Yes, getting the global architecture right matters. Without it, we cannot get a meaningful and cost-effective agreement, and we cannot be certain that emissions will fall. We need the multilateral, rules-based and top-down approach to deliver - with everyone making commitments. That is why a comprehensive, legally binding global deal is such a cornerstone of our climate policy.
But we need to do more to get things going on the ground. Bottom up, not just top down.
There is absolutely no doubt in my mind: negotiating summitry must not get in the way of actually doing things that close the gap between our climate goals and our actual emissions.
Action to reduce deforestation, for example. With funds pledged and ready, we need more action to save the forests and our plant’s own ecosystem’s ability to absorb carbon.

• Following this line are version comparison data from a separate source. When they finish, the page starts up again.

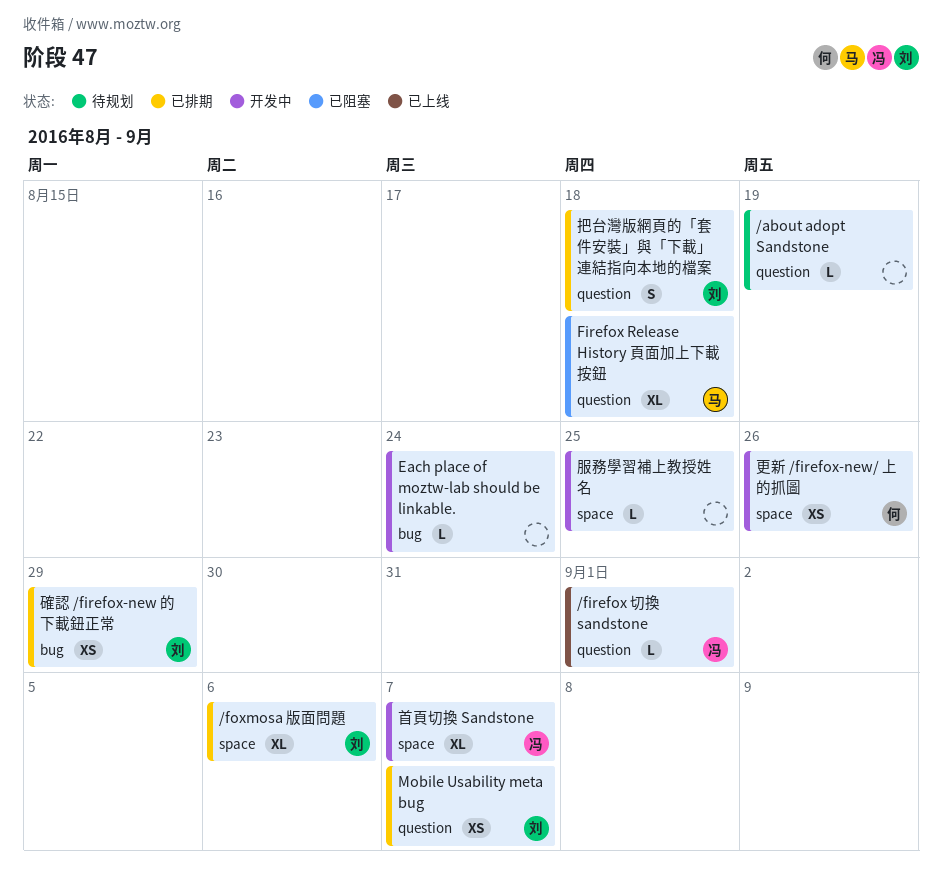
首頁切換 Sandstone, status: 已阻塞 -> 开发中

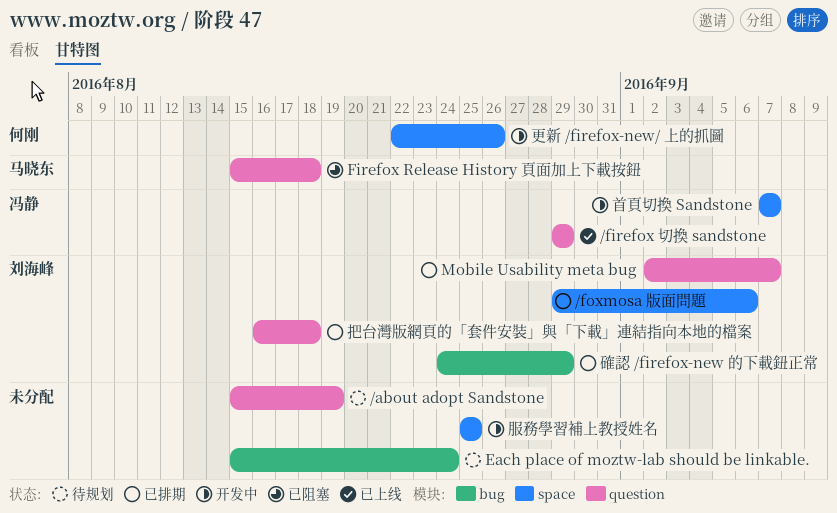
/firefox 切換 sandstone, due: Sep 1 -> Aug 29
Each place of moztw-lab should be linkable., status: 开发中 -> 待规划

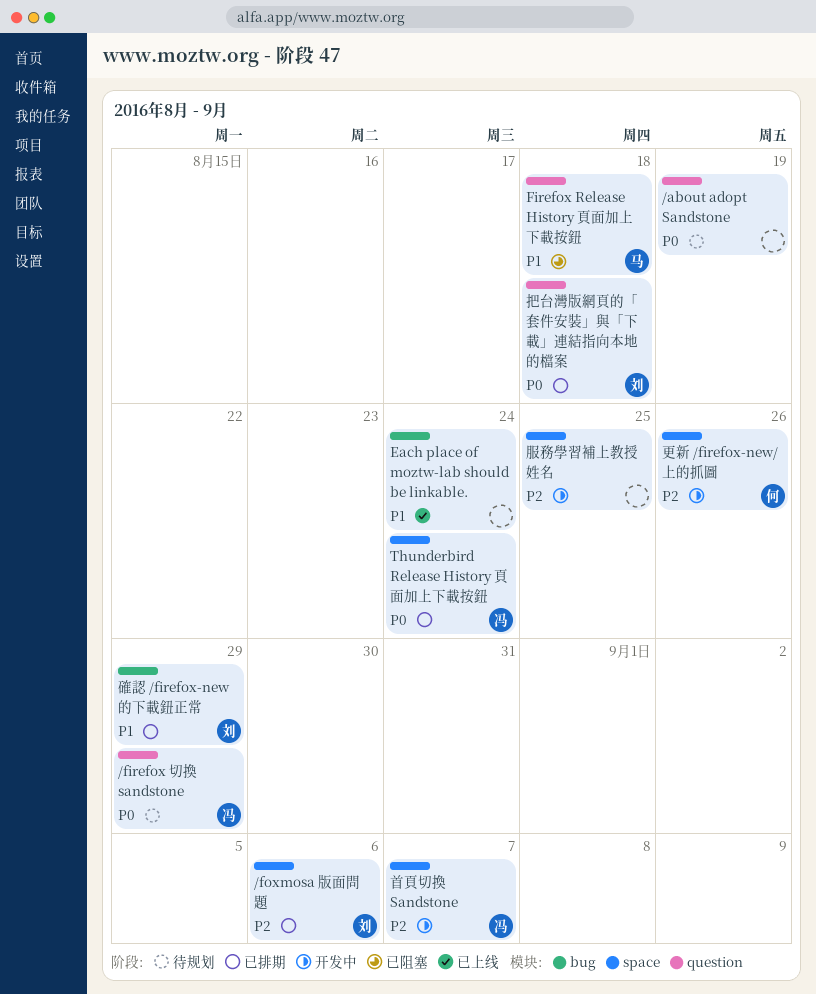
/firefox 切換 sandstone, status: 已上线 -> 待规划
Each place of moztw-lab should be linkable., status: 待规划 -> 已上线
Mobile Usability meta bug: present -> none
Thunderbird Release History 頁面加上下載按鈕: none -> present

Action to encouraging more countries to make emissions pledges, and action to encourage those who have made pledges actually to deliver on them;
Action to bring powerful greenhouse gases like hydrofluorocarbons into the Montreal Protocol;
And one area I want the UK to lead even more is on taking positive steps on climate finance. Many developing countries are committing serious resources to climate change; and we are supporting them both because it is right, and because it is in our interest to do so.
We are on track to meet our Fast Start Finance pledge, with more than £1 billion spent or committed. We’re working to leverage private finance through our Capital Markets Climate Initiative. And we’ve set up the £2.9 billion International Climate Fund to help developing countries tackle climate change and reduce poverty.
We want to focus our climate finance where it will get results. So the Fund will make at least 15 million poor people more resilient to the impacts of climate change and natural disasters in Bangladesh by 2014, protect 39 million hectares of forests, and help over 2 million poor people access clean energy.
So our commitment should be clear: we will meet our fair share of the $100bn of public and private international finance per year the world has pledged to provide from 2020.
So we must not see a gap in financing after the Fast Start period ends: I want to encourage other countries to pledge funding beyond 2012.
Action on finance, forests and HFCs; these are some of the things we must now focus on if we are to come close to closing the emissions gap. And there is no reason why we should not do them in parallel with negotiations on a climate treaty.
So my final message today is this: I believe that top-down and bottom-up approaches are not mutually exclusive, but mutually reinforcing. They are different halves of one whole: action to cut emissions and protect the planet.
On Sunday I’m travelling to Berlin to meet 45 of my counterparts to discuss how we prepare for Doha and how we raise our ambition levels. The case I will put there is the same I have put to you here today.
Research published this week shows that recent climate change made the 2011 Texas heat wave twenty times more likely than 50 years ago. Here in the UK, extreme flooding - like we saw in 2000 - is twice as likely thanks to man-made climate change. Extreme weather events caused by climate change are not a distant worry: they are already happening.
The call to arms on climate change is growing ever louder. But it risks being lost in the noise of the world’s business as usual concerns.
But it must be heard. At my first international meeting on climate change three months ago, I was struck by an impassioned speech by a Minister from a small Pacific Island - when he argued that some countries’ right to develop were in conflict with his people’s right to survive.
That’s our challenge.
So we must reject those who argue that action on climate change and economic growth are incompatible. Those who claim that the EU is ineffective. Those who pretend that multilateralism cannot deliver.
And I’m determined that my Department and our Coalition Government is front and centre in those arguments. Thank you.